(The task) In the entries that follow, how many lines include "Table"? Give the number and nothing else.

(Data supplied)
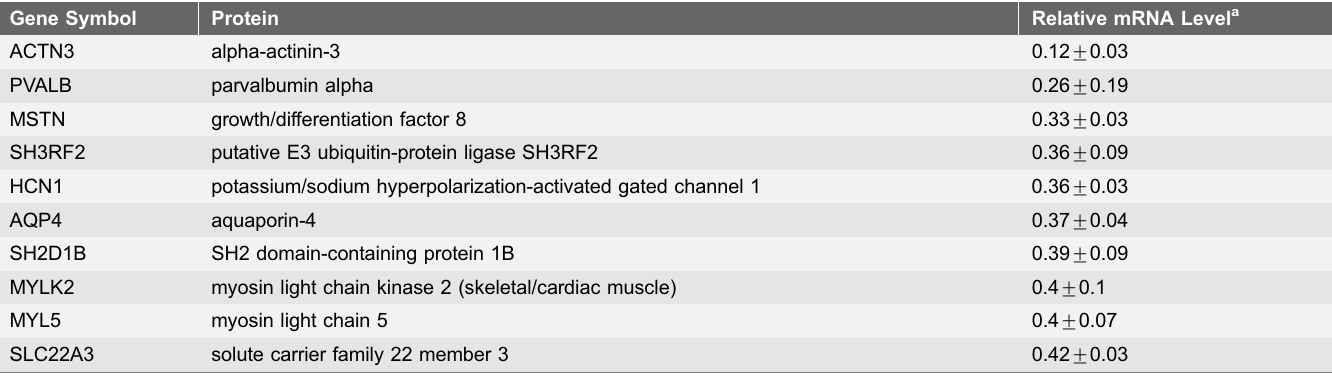
Table 4. Top 10 Repressed mRNA Gene Transcripts Following Chronic Training of Electrical Muscle Stimulation. Gene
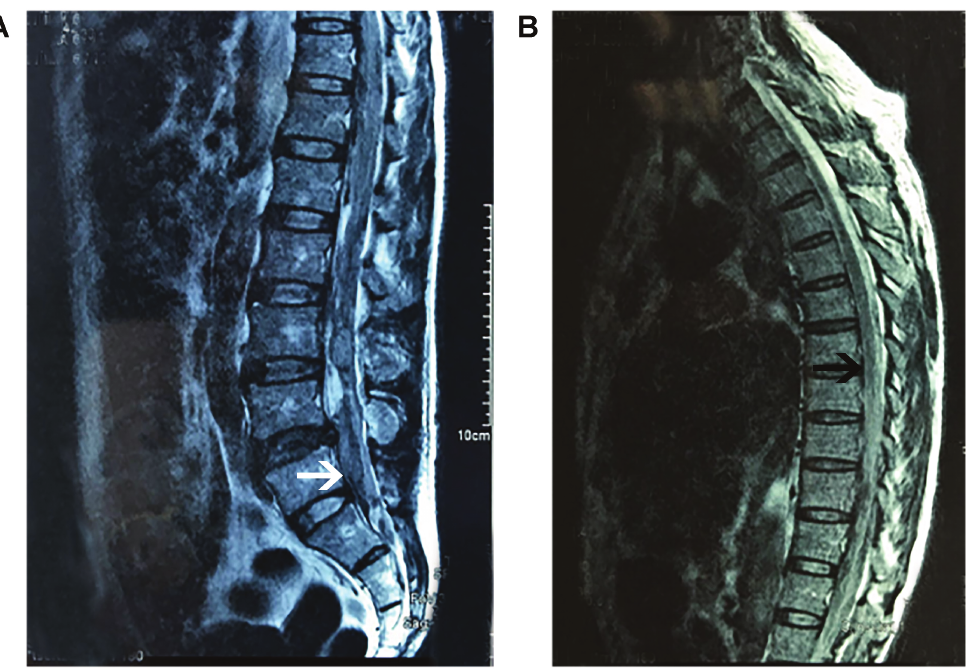
Figure 1: MRI T2WI indicated spinal subdural hematoma from S1 (A, white arrow) extending to T7 (B, black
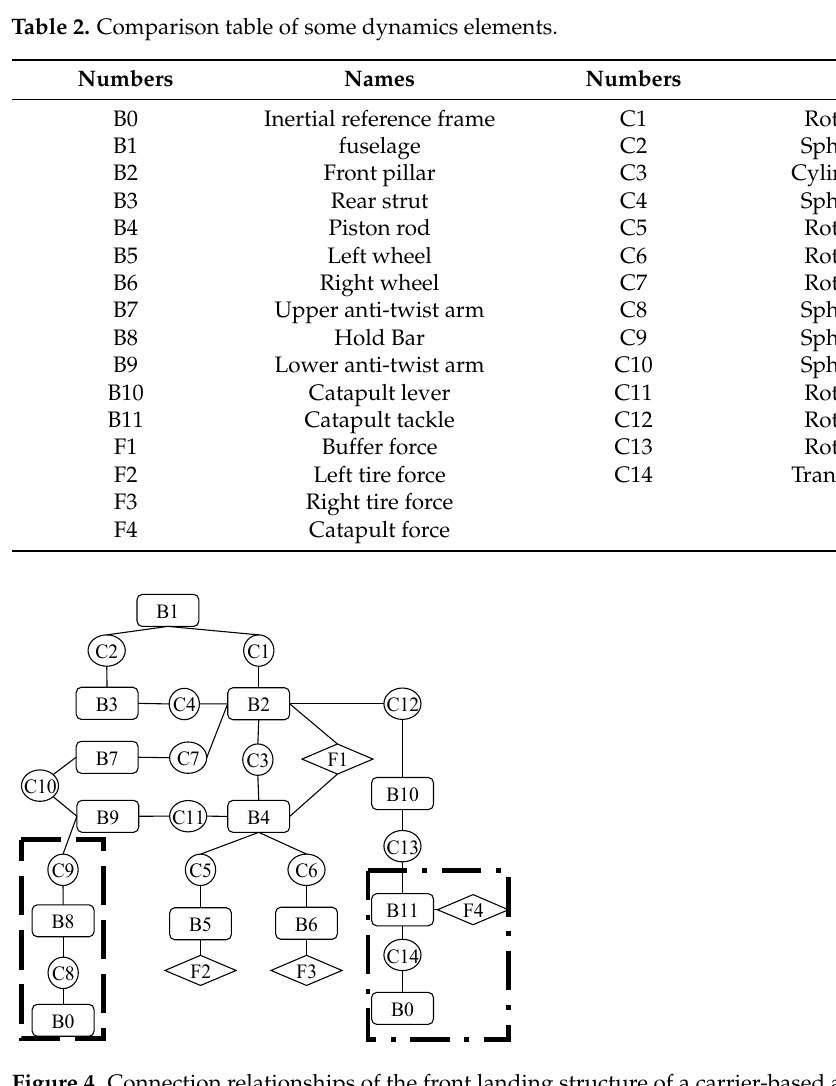
Table 2. Comparison table of some dynamics elements.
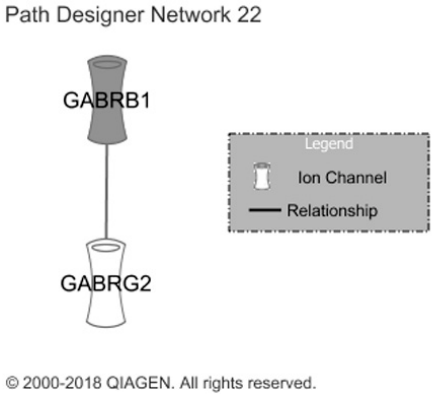
Figure 5. Representation of neurological pathways. The filled icons represent genes with increased expression, indicative of the association with neurological ADR manifestations.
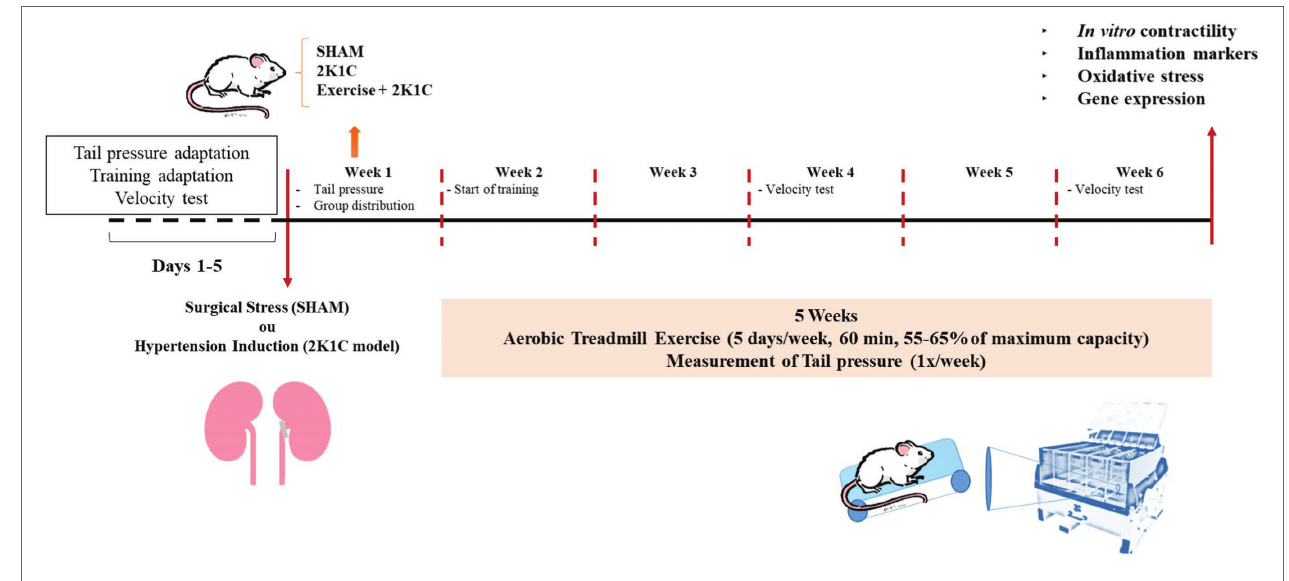
FIGURE 1 | Experimental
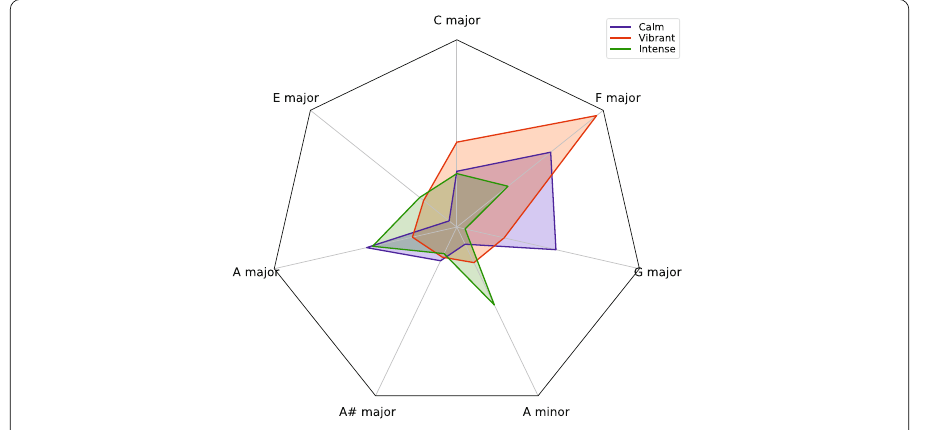
Figure 6 Most common music keys for the songs across the three music archetypes. Top-3 musical keys for the calm group are F Major, G Major, and A Major; top-3 musical keys for the vibrant group are F Major,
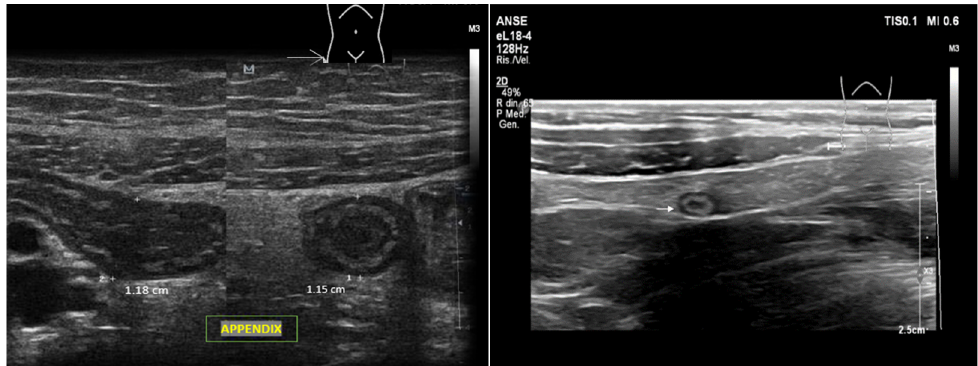
Figure 9. Ultrasonography of the right upper quadrant. A distended gallbladder with microlithiasis and large biliary sludge ( left ); multiple stones with posterior shadowing in the infundibulum ( right ).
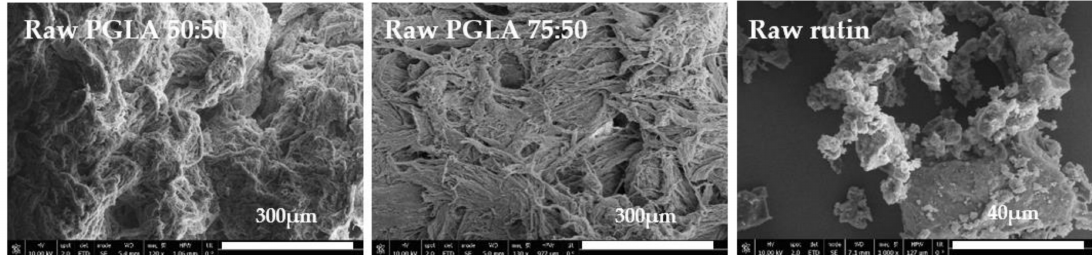
Figure 10. SEM images of raw PGLA and raw rutin.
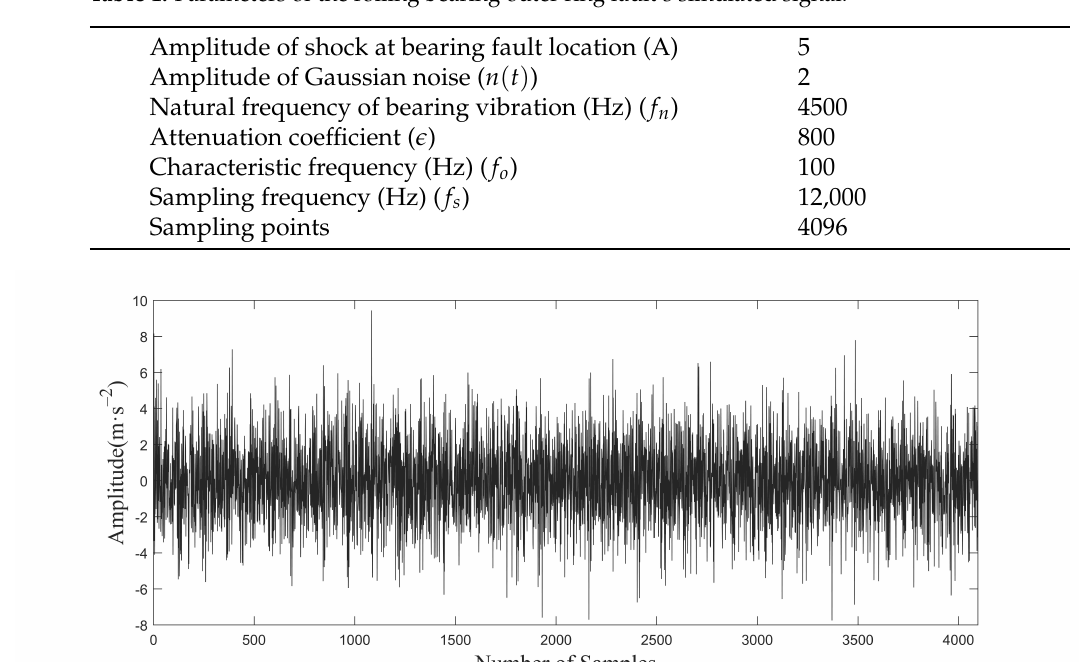
Table 1. Parameters of the rolling bearing outer ring fault’s simulated signal.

(Exercise result) 3